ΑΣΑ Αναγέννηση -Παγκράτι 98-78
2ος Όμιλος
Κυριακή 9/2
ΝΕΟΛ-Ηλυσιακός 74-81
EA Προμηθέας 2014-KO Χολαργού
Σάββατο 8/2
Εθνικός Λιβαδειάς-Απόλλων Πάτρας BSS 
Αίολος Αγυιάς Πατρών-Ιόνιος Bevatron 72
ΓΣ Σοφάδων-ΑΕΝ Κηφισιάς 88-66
--
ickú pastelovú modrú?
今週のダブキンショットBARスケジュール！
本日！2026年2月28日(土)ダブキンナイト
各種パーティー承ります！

### What you will do
Take exactly the lines from the one containing "ΑΣΑ Αναγέννηση -Παγκράτι 98-78" through the one containing "ΓΣ Σοφάδων-ΑΕΝ Κηφισιάς 88-66" in the data above, and output them with nothing added.

### Response
ΑΣΑ Αναγέννηση -Παγκράτι 98-78
2ος Όμιλος
Κυριακή 9/2
ΝΕΟΛ-Ηλυσιακός 74-81
EA Προμηθέας 2014-KO Χολαργού
Σάββατο 8/2
Εθνικός Λιβαδειάς-Απόλλων Πάτρας BSS 
Αίολος Αγυιάς Πατρών-Ιόνιος Bevatron 72
ΓΣ Σοφάδων-ΑΕΝ Κηφισιάς 88-66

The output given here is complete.